EXTRACTED MATERIAL:

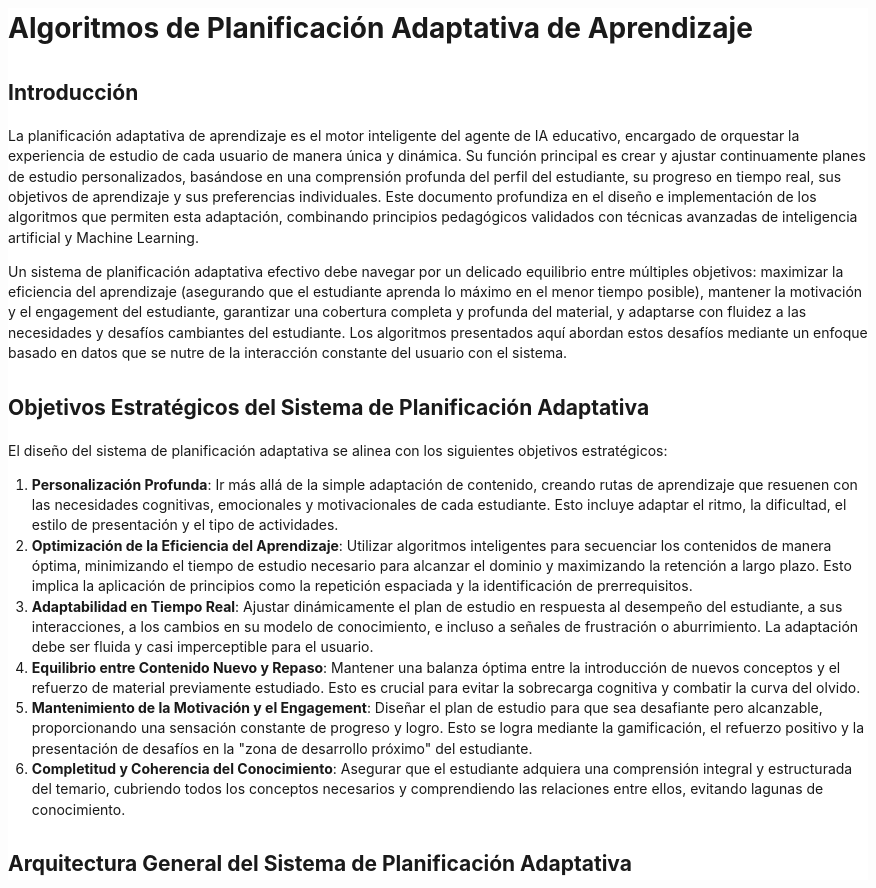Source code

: # Algoritmos de Planificación Adaptativa de Aprendizaje

## Introducción

La planificación adaptativa de aprendizaje es el motor inteligente del agente de IA educativo, encargado de orquestar la experiencia de estudio de cada usuario de manera única y dinámica. Su función principal es crear y ajustar continuamente planes de estudio personalizados, basándose en una comprensión profunda del perfil del estudiante, su progreso en tiempo real, sus objetivos de aprendizaje y sus preferencias individuales. Este documento profundiza en el diseño e implementación de los algoritmos que permiten esta adaptación, combinando principios pedagógicos validados con técnicas avanzadas de inteligencia artificial y Machine Learning.

Un sistema de planificación adaptativa efectivo debe navegar por un delicado equilibrio entre múltiples objetivos: maximizar la eficiencia del aprendizaje (asegurando que el estudiante aprenda lo máximo en el menor tiempo posible), mantener la motivación y el engagement del estudiante, garantizar una cobertura completa y profunda del material, y adaptarse con fluidez a las necesidades y desafíos cambiantes del estudiante. Los algoritmos presentados aquí abordan estos desafíos mediante un enfoque basado en datos que se nutre de la interacción constante del usuario con el sistema.

## Objetivos Estratégicos del Sistema de Planificación Adaptativa

El diseño del sistema de planificación adaptativa se alinea con los siguientes objetivos estratégicos:

1.  **Personalización Profunda**: Ir más allá de la simple adaptación de contenido, creando rutas de aprendizaje que resuenen con las necesidades cognitivas, emocionales y motivacionales de cada estudiante. Esto incluye adaptar el ritmo, la dificultad, el estilo de presentación y el tipo de actividades.
2.  **Optimización de la Eficiencia del Aprendizaje**: Utilizar algoritmos inteligentes para secuenciar los contenidos de manera óptima, minimizando el tiempo de estudio necesario para alcanzar el dominio y maximizando la retención a largo plazo. Esto implica la aplicación de principios como la repetición espaciada y la identificación de prerrequisitos.
3.  **Adaptabilidad en Tiempo Real**: Ajustar dinámicamente el plan de estudio en respuesta al desempeño del estudiante, a sus interacciones, a los cambios en su modelo de conocimiento, e incluso a señales de frustración o aburrimiento. La adaptación debe ser fluida y casi imperceptible para el usuario.
4.  **Equilibrio entre Contenido Nuevo y Repaso**: Mantener una balanza óptima entre la introducción de nuevos conceptos y el refuerzo de material previamente estudiado. Esto es crucial para evitar la sobrecarga cognitiva y combatir la curva del olvido.
5.  **Mantenimiento de la Motivación y el Engagement**: Diseñar el plan de estudio para que sea desafiante pero alcanzable, proporcionando una sensación constante de progreso y logro. Esto se logra mediante la gamificación, el refuerzo positivo y la presentación de desafíos en la "zona de desarrollo próximo" del estudiante.
6.  **Completitud y Coherencia del Conocimiento**: Asegurar que el estudiante adquiera una comprensión integral y estructurada del temario, cubriendo todos los conceptos necesarios y comprendiendo las relaciones entre ellos, evitando lagunas de conocimiento.

## Arquitectura General del Sistema de Planificación Adaptativa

WHAT NEEDS TO BE DONE: Would you copy every line from the listing above that has the string "refuerzo" in it?

RESPONSE FOR THIS EXERCISE:
4.  **Equilibrio entre Contenido Nuevo y Repaso**: Mantener una balanza óptima entre la introducción de nuevos conceptos y el refuerzo de material previamente estudiado. Esto es crucial para evitar la sobrecarga cognitiva y combatir la curva del olvido.
5.  **Mantenimiento de la Motivación y el Engagement**: Diseñar el plan de estudio para que sea desafiante pero alcanzable, proporcionando una sensación constante de progreso y logro. Esto se logra mediante la gamificación, el refuerzo positivo y la presentación de desafíos en la "zona de desarrollo próximo" del estudiante.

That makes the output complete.